= Leaving the nest =

Moving out of parents' home

Leaving the nest is an idiom for the act of moving out of the housing provided by one's parents or guardians, often considered as part of the transition from adolescence to adulthood. The phrase is based on the idea that a bird leaves its nest after it has fledged or has become developed enough to be independent.

Leaving the nest can be categorized into three conceptual groups:

- Family dependence – lives dependently with own or spouse's parents, or with relative(s) other than a parent
- Non-family living – lives away from parents, either alone or with non-relatives
- Family independence – lives away from parents with persons whom they have established new adult family or quasi-family roles

The age at which young people move out of their previous accommodation has been rising since the turn of the 21st century. Even so, there are differences of opinion on when, where, and who should be leaving the nest. In certain cultures, more so in Eastern societies, it is not socially acceptable for women to leave the home, if not for marriage.
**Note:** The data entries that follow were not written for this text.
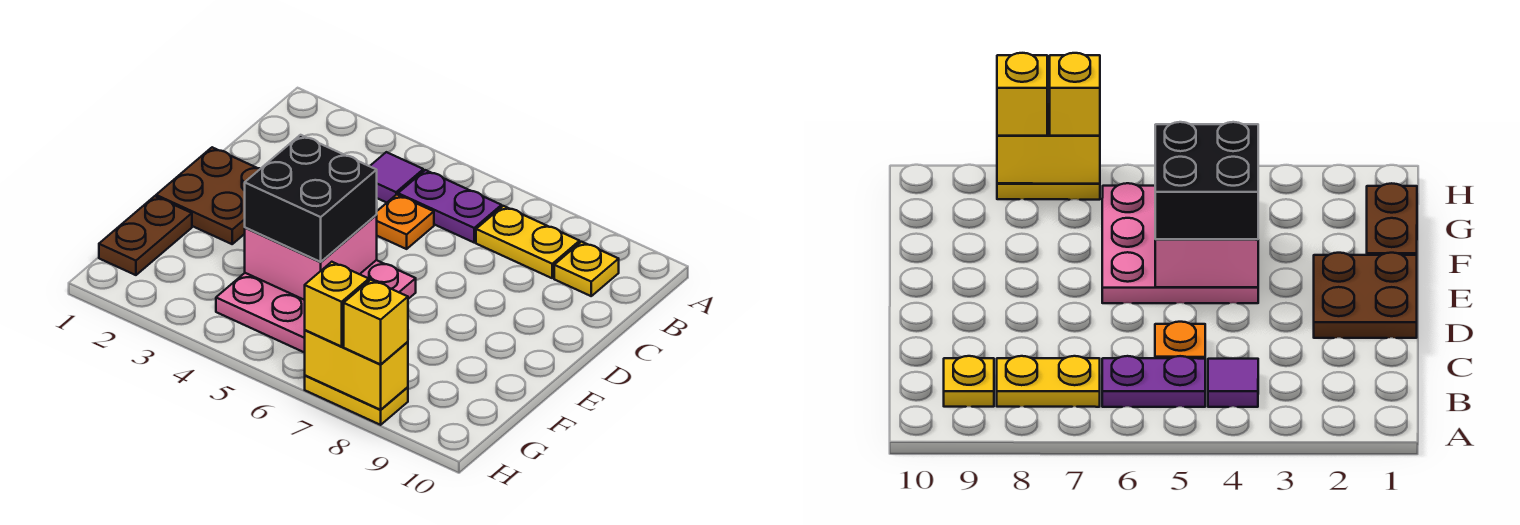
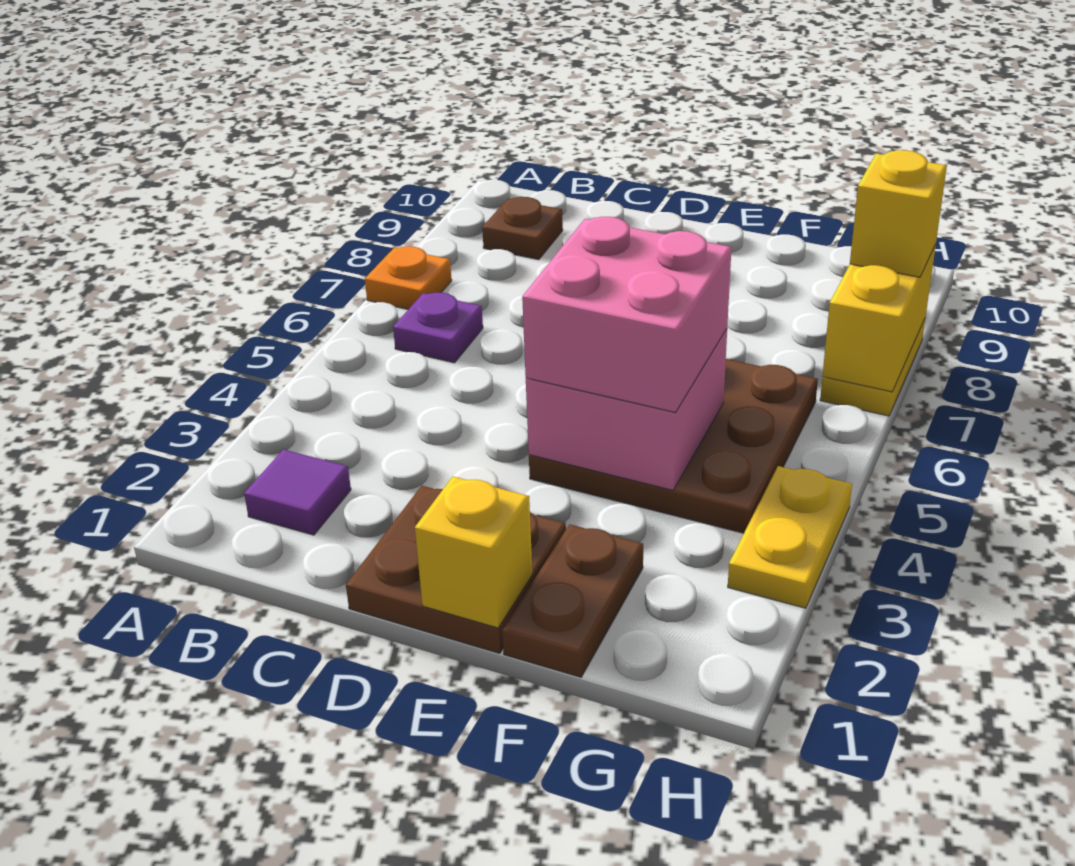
purple 1x1 tile [370,152,423,203] -> purple 1x1 tile moved to [244,449,351,535]
purple 1x2 plate [398,170,502,242] -> purple 1x1 plate [393,293,483,363]
yellow 1x2 plate [476,206,580,278] -> yellow 1x2 plate moved to [728,466,852,608]
yellow 1x1 plate [554,242,619,296] -> brown 1x1 plate [482,197,563,260]
orange 1x1 plate [377,194,434,249] -> orange 1x1 plate moved to [365,246,452,309]
pink 3x3 plate [216,260,416,353] -> brown 3x3 plate [529,359,818,533]
black 2x2 brick [245,135,377,262] -> pink 2x2 brick [522,217,732,413]
brown 1x2 plate [99,196,192,275] -> brown 1x2 plate turned to [502,524,643,677]
yellow 1x1 brick [305,262,369,347] -> yellow 1x1 brick moved to [415,477,532,628]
== Reasons for leaving the nest ==
In a 1987 survey, young people identified their reasons for leaving the nest, which seemed to be of either social or financial nature. The top reasons included marriage, co-habitation, education, independence, inter-family conflict, and employment. The study also shows that gender and region have an influence on young people leaving the nest. People who still resided at home were also surveyed on their reasoning for not leaving the nest. The top reasons identified were; prefer to live with parents, lack of money, age (too young), are planning on leaving soon, and to help parents.

== Effects of leaving the nest ==
Leaving the nest can have several different outcomes depending on the situation. For many, leaving the nest is a chance to experience new things and meet new people; either good or bad. It is also the first time a young person may experience having responsibilities or practice adulting. It is shown that leaving the nest can be attributed to the decrease in the amount of marriages. Some cases of leaving the nest may result in failure to launch, in which the young person faces difficulties or does not have the necessary resources to succeed upon leaving.
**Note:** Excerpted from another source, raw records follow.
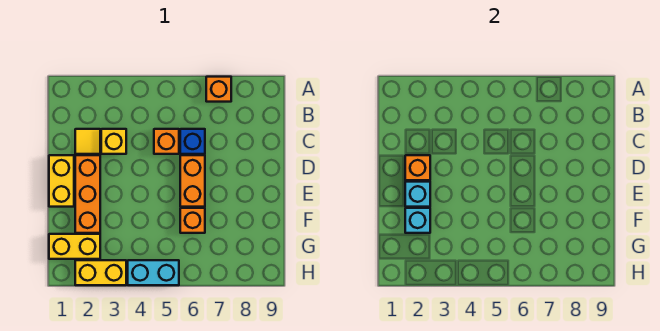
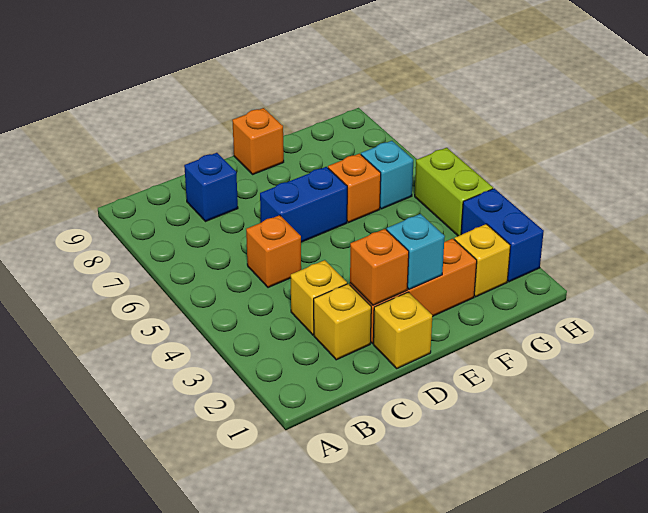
orange 1x1 brick [206,77,231,102] -> orange 1x1 brick moved to [232,108,284,174]
yellow 1x1 tile [75,129,100,154] -> yellow 1x1 brick [314,284,371,360]
blue 1x1 brick [180,129,205,154] -> blue 1x1 brick moved to [184,153,238,222]
yellow 1x2 brick [49,155,74,207] -> yellow 1x1 brick [373,292,432,368]
orange 1x2 brick [180,155,205,207] -> blue 1x2 brick [260,167,347,242]
cyan 1x1 brick [405,208,430,233] -> cyan 1x1 brick moved to [361,141,413,209]
yellow 1x2 brick [49,234,100,259] -> yellow 1x1 brick [454,224,511,297]
yellow 1x2 brick [75,260,126,285] -> blue 1x2 brick [461,188,544,282]
cyan 1x2 brick [128,260,179,285] -> lime 1x2 brick [415,148,493,236]

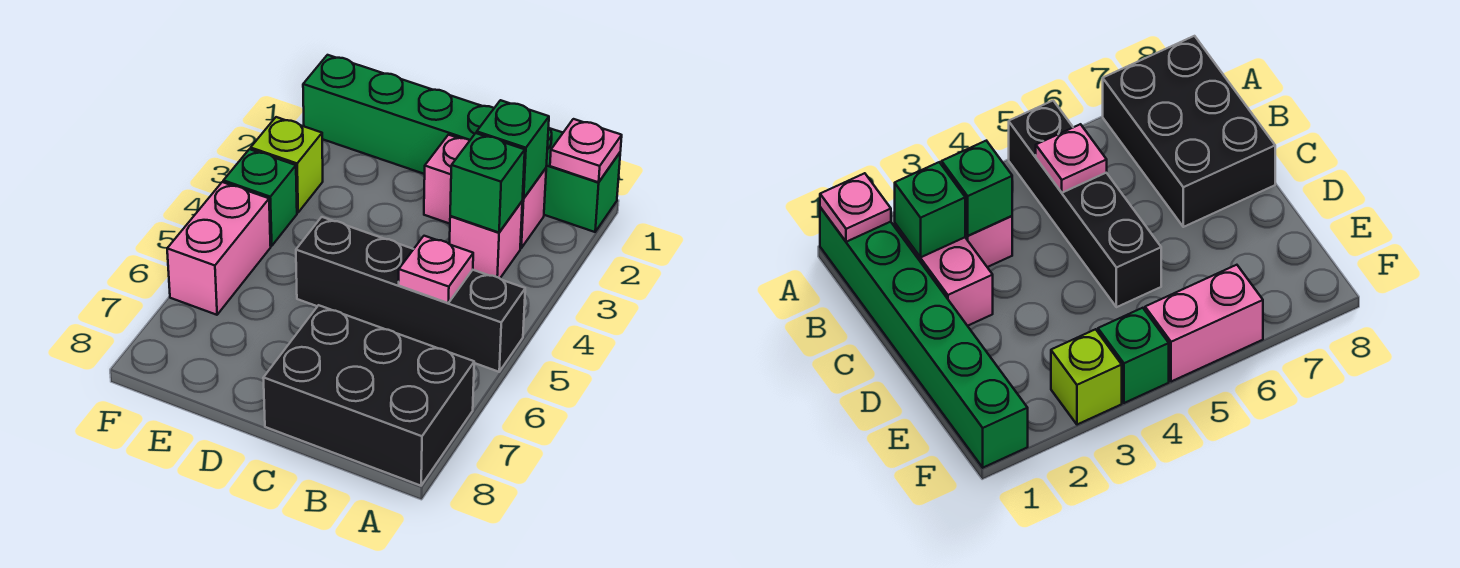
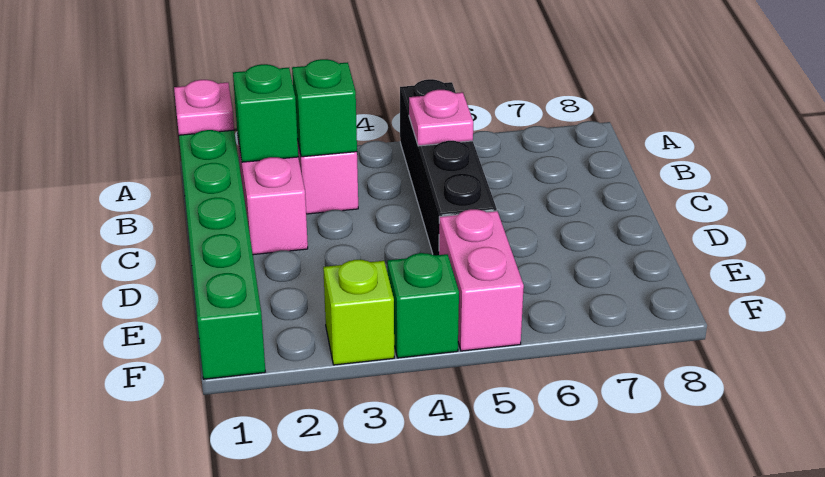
black 2x3 brick [264,305,474,486] -> none
pink 1x2 brick [167,182,271,315] -> pink 1x2 brick turned to [439,209,524,351]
== "On time" nest leavers vs late nest leavers ==
There is research done on the differences in the lives of people who leave the nest early on, compared to those who leave later. "On time" nest leavers tend to be more securely attached, as well as have higher autonomy. As for those who left the nest later on, they tend to show more insecure attachment styles and have lower rates of involvement in romantic relationships. Some researchers have suggested that a delay in leaving the nest may result in a decrease in sexual activity. The time at which a young person leaves also affects the relationship between the parent and child. Late nest leavers are more likely to maintain higher levels of interaction between family members compared to on time nest leavers.